Flashbang Holster = $39.95 Twins to hide it under = $4800


----------



## baldona523 (Mar 2, 2008)

bama99 said:


> My wife carries her DB380 in one of those and loves it. She has some aftermarket enhancements so it conceals very well. Careful though fellas....Let them see this and they may use it as a must have self-defense option to justify a new rack.
> 
> Flashbang Holster = $39.95 Twins to hide it under = $4800


and the problem is?


----------



## baldona523 (Mar 2, 2008)

Personally the bra one looks dangerous. Shooting a gun is one thing, but my wife for one would still be nervous as heck if she had to draw it to protect herself and it does not seem like a good idea to have the gun pointed at your head IMO.

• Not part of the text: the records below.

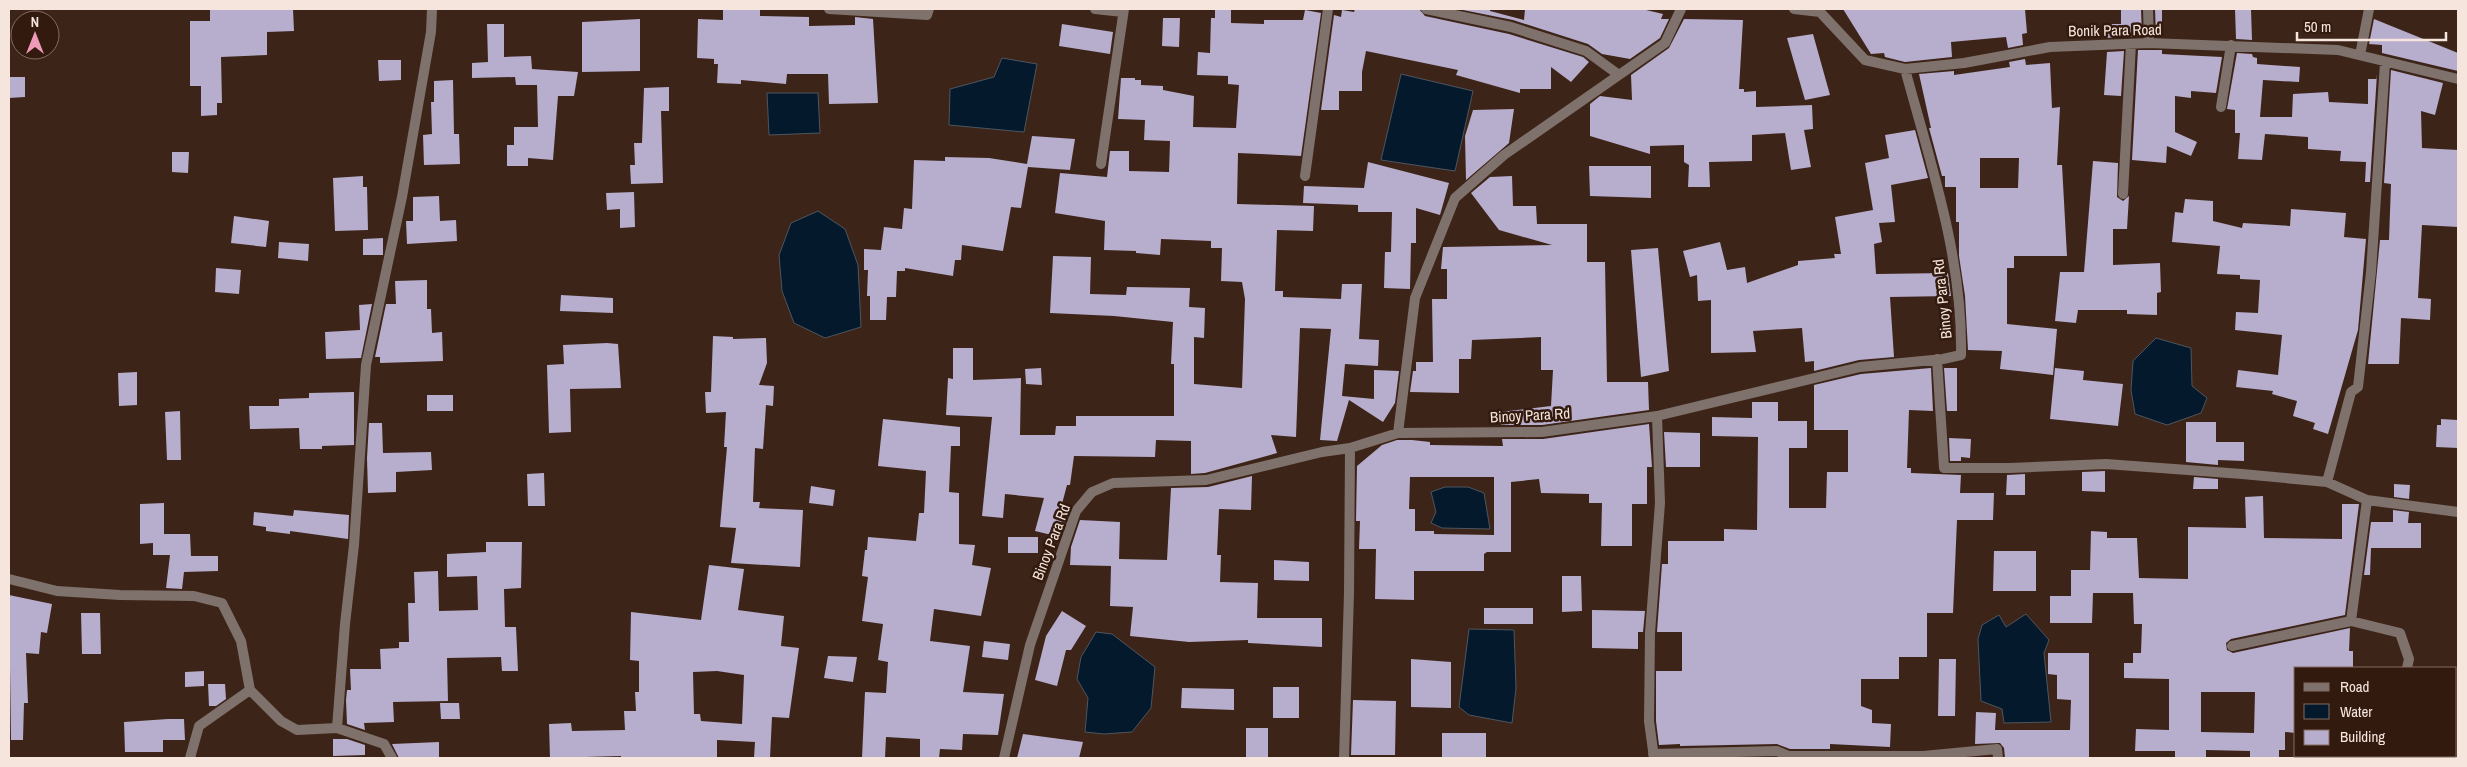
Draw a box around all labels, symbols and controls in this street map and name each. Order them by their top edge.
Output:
north arrow [10,10,60,60]
scale bar [2297,10,2446,42]
text: N [31,13,39,31]
text: 50 m [2304,16,2331,37]
street label: Bonik Para Road [2068,19,2162,41]
street label: Binoy Para Rd [1927,258,1957,340]
street label: Binoy Para Rd [1490,402,1570,428]
street label: Binoy Para Rd [1027,501,1075,583]
legend [2294,667,2457,757]
text: Road [2340,676,2369,697]
text: Water [2340,701,2372,722]
text: Building [2340,726,2385,747]

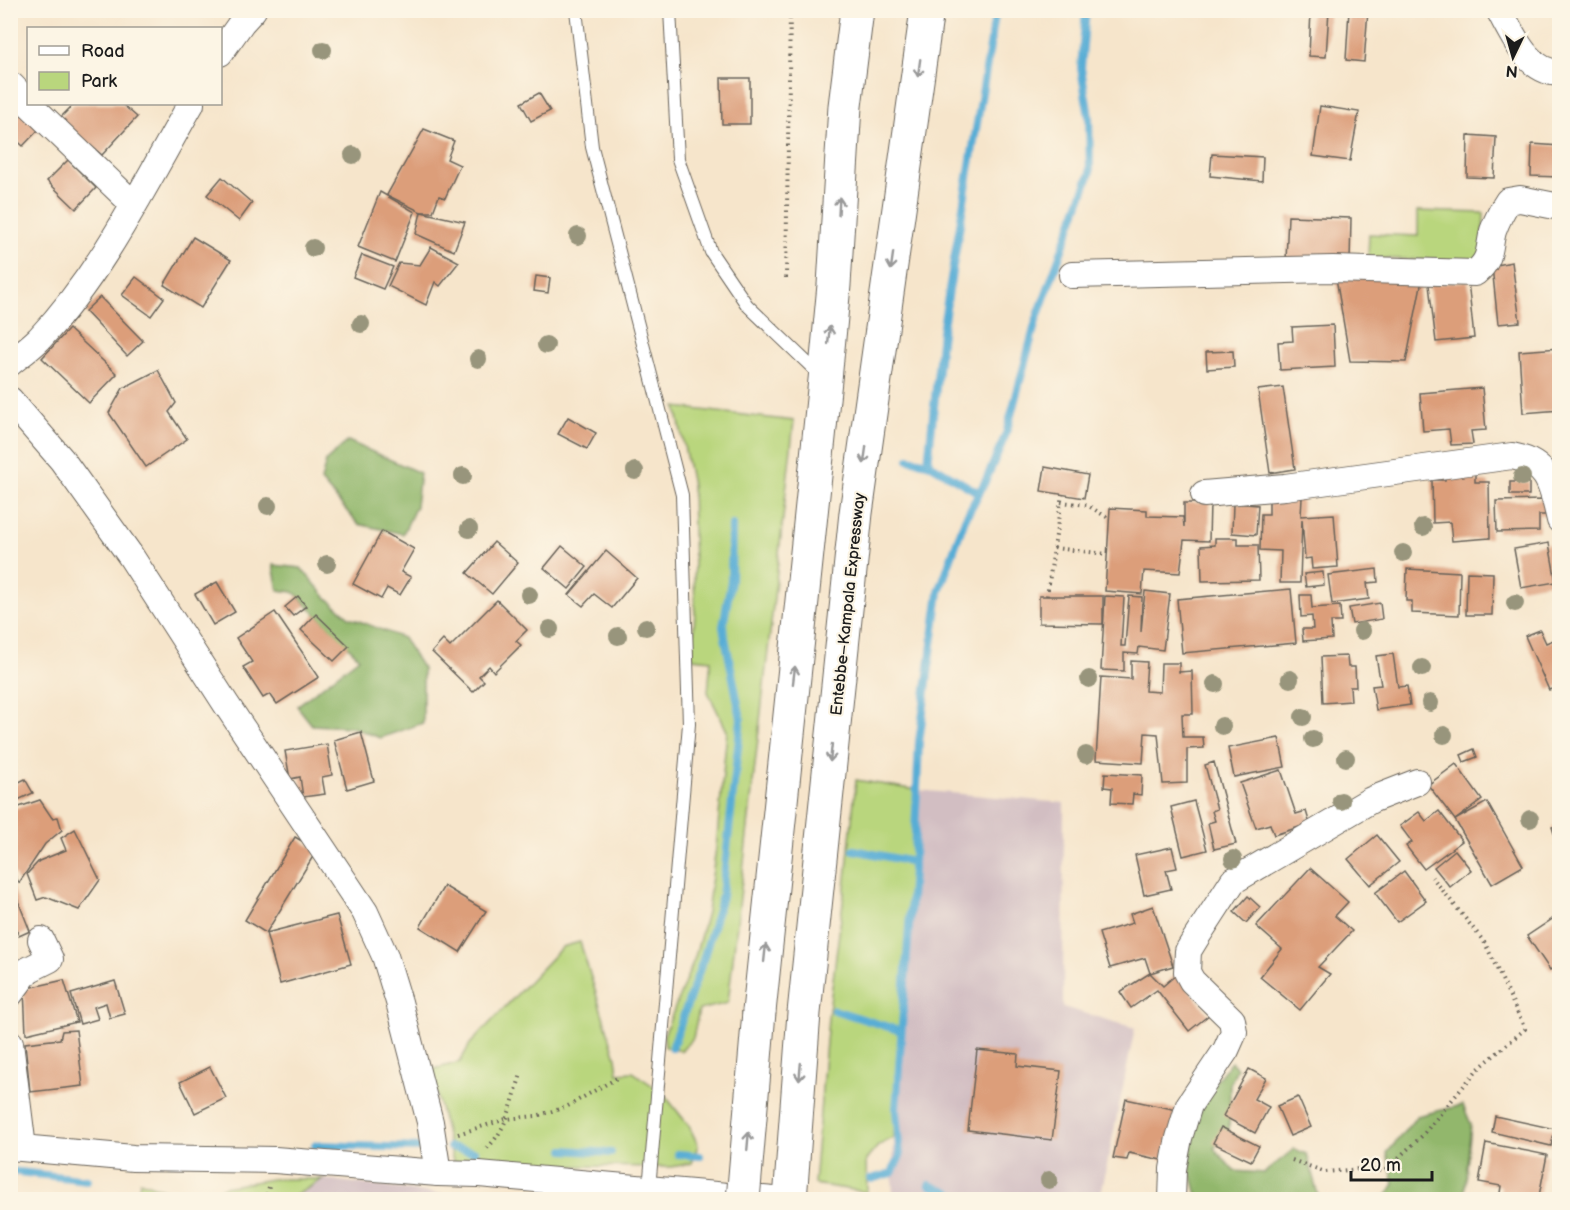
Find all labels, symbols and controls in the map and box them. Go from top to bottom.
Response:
legend [27,27,222,105]
north arrow [1483,27,1543,87]
text: Road [81,41,125,62]
one-way arrow [913,58,924,78]
text: N [1505,60,1519,80]
text: Park [81,71,117,92]
one-way arrow [834,197,845,216]
one-way arrow [886,251,897,271]
one-way arrow [824,325,835,345]
one-way arrow [859,444,870,464]
street label: Entebbe–Kampala Expressway [827,491,870,717]
one-way arrow [789,665,800,685]
one-way arrow [826,742,837,762]
one-way arrow [760,944,771,964]
one-way arrow [794,1061,805,1081]
one-way arrow [743,1132,754,1152]
scale bar [1351,1144,1432,1182]
text: 20 m [1360,1155,1401,1176]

Edited: well i guess the gun actually points across your body, so maybe it is not that bad.


----------



## deersniper270 (Apr 29, 2009)

baldona523 said:


> Personally the bra one looks dangerous. Shooting a gun is one thing, but my wife for one would still be nervous as heck if she had to draw it to protect herself and it does not seem like a good idea to have the gun pointed at your head IMO.
> 
> Edited: well i guess the gun actually points across your body, so maybe it is not that bad.

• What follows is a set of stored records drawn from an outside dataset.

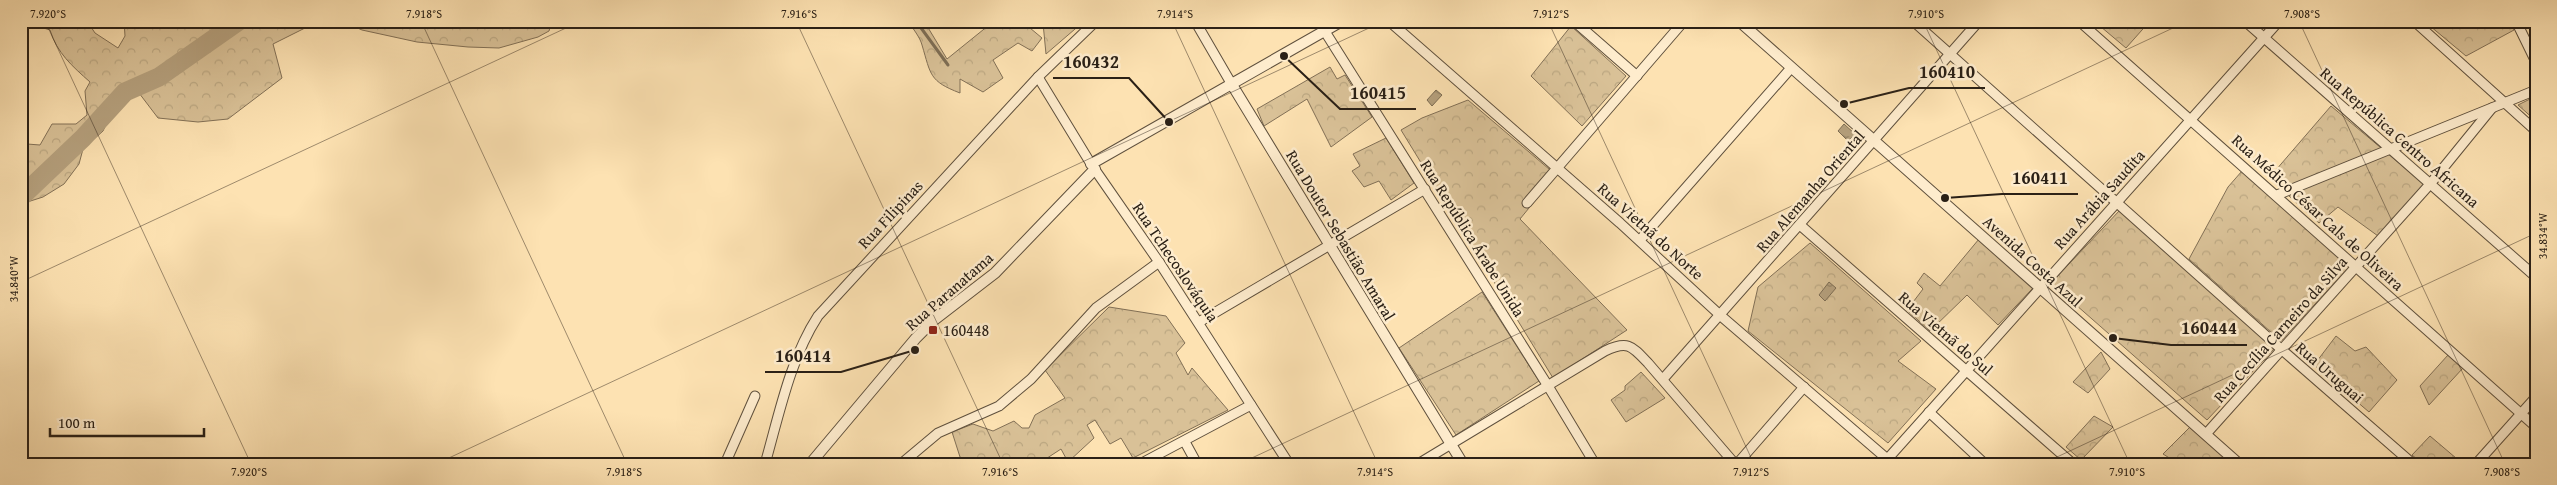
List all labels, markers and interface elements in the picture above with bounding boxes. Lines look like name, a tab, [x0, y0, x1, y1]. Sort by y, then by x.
text: 7.920°S	[30, 5, 66, 22]
text: 7.918°S	[406, 5, 442, 22]
text: 7.916°S	[781, 5, 817, 22]
text: 7.914°S	[1157, 5, 1193, 22]
text: 7.912°S	[1533, 5, 1569, 22]
text: 7.910°S	[1908, 5, 1944, 22]
text: 7.908°S	[2284, 5, 2320, 22]
callout: 160432	[1053, 45, 1129, 78]
text: 160432	[1063, 48, 1119, 75]
callout: 160410	[1909, 55, 1985, 88]
text: 160410	[1919, 58, 1975, 85]
street label: Rua República Centro Africana	[2315, 61, 2485, 213]
callout: 160415	[1340, 76, 1416, 109]
text: 160415	[1350, 79, 1406, 106]
street label: Rua Alemanha Oriental	[1750, 124, 1870, 257]
street label: Rua Médico César Cals de Oliveira	[2227, 128, 2410, 296]
street label: Rua Arábia Saudita	[2048, 143, 2151, 254]
street label: Rua Doutor Sebastião Amaral	[1280, 145, 1402, 325]
street label: Rua República Árabe Unida	[1415, 155, 1532, 322]
callout: 160411	[2002, 161, 2078, 194]
text: 160411	[2012, 164, 2068, 191]
street label: Rua Filipinas	[852, 174, 928, 254]
street label: Rua Vietnã do Norte	[1593, 177, 1709, 285]
street label: Rua Tchecoslováquia	[1127, 197, 1225, 327]
street label: Avenida Costa Azul	[1978, 210, 2089, 313]
text: 34.834°W	[2534, 212, 2551, 259]
street label: Rua Paranatama	[900, 246, 999, 336]
street label: Rua Cecília Carneiro da Silva	[2207, 250, 2353, 408]
text: 34.840°W	[5, 255, 22, 302]
street label: Rua Vietnã do Sul	[1893, 285, 1999, 381]
callout: 160444	[2171, 312, 2247, 345]
text: 160444	[2181, 314, 2237, 341]
place label: 160448	[943, 318, 990, 342]
marker: 160448	[927, 324, 939, 336]
street label: Rua Uruguai	[2291, 336, 2370, 409]
callout: 160414	[765, 339, 841, 372]
text: 160414	[775, 342, 831, 369]
scale bar	[50, 405, 204, 437]
text: 100 m	[58, 412, 96, 433]
text: 7.920°S	[231, 463, 267, 480]
text: 7.918°S	[606, 463, 642, 480]
text: 7.916°S	[982, 463, 1018, 480]
text: 7.914°S	[1357, 463, 1393, 480]
text: 7.912°S	[1733, 463, 1769, 480]
text: 7.910°S	[2109, 463, 2145, 480]
text: 7.908°S	[2484, 463, 2520, 480]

I thought that it looked dangerous too. Defenitley wouldn't have one in the chamber if my gf used this.


----------



## bama99 (Dec 20, 2009)

baldona523 said:


> and the problem is?


She will take your credit card to the doctors office.


----------



## bama99 (Dec 20, 2009)

deersniper270 said:


> I thought that it looked dangerous too. Defenitley wouldn't have one in the chamber if my gf used this.


Well that kind of defeats the whole purpose of her carrying it does it not? It doesn't point at their head and the trigger is covered just like any other kydex holster. It's the same for any male or female who carries. Don't put your finger in the trigger guard until on target and ready to to fire. Simple and effective safety.


----------



## deersniper270 (Apr 29, 2009)

bama99 said:


> Well that kind of defeats the whole purpose of her carrying it does it not? It doesn't point at their head and the trigger is covered just like any other kydex holster. It's the same for any male or female who carries. Don't put your finger in the trigger guard until on target and ready to to fire. Simple and effective safety.


I'm just worried if she drew if from there with too much excitement she could accidentally discharge it. At least with and iwb kydex if you discharge on accident it's pointed down and hopefully you don't at least shoot yourself in the leg.


----------



## MrFish (Aug 21, 2009)

deersniper270 said:


> I'm just worried if she drew if from there with too much excitement she could accidentally discharge it. At least with and iwb kydex if you discharge on accident it's pointed down and hopefully you don't at least shoot yourself in the leg.


This is the reason for training, training and more training. Your finger should not be on that trigger (excited or not) until you are ready to squeeze it. With enough training it will be like second nature.


----------



## deersniper270 (Apr 29, 2009)

MrFish said:


> This is the reason for training, training and more training. Your finger should not be on that trigger (excited or not) until you are ready to squeeze it. With enough training it will be like second nature.


I agree. She shoots good but not great that's why she doesn't carry yet. She will be doing a lot of training this summer though. Just got to get her shooting her .22 pistol more so she won't flinch on her 9mm as much.


----------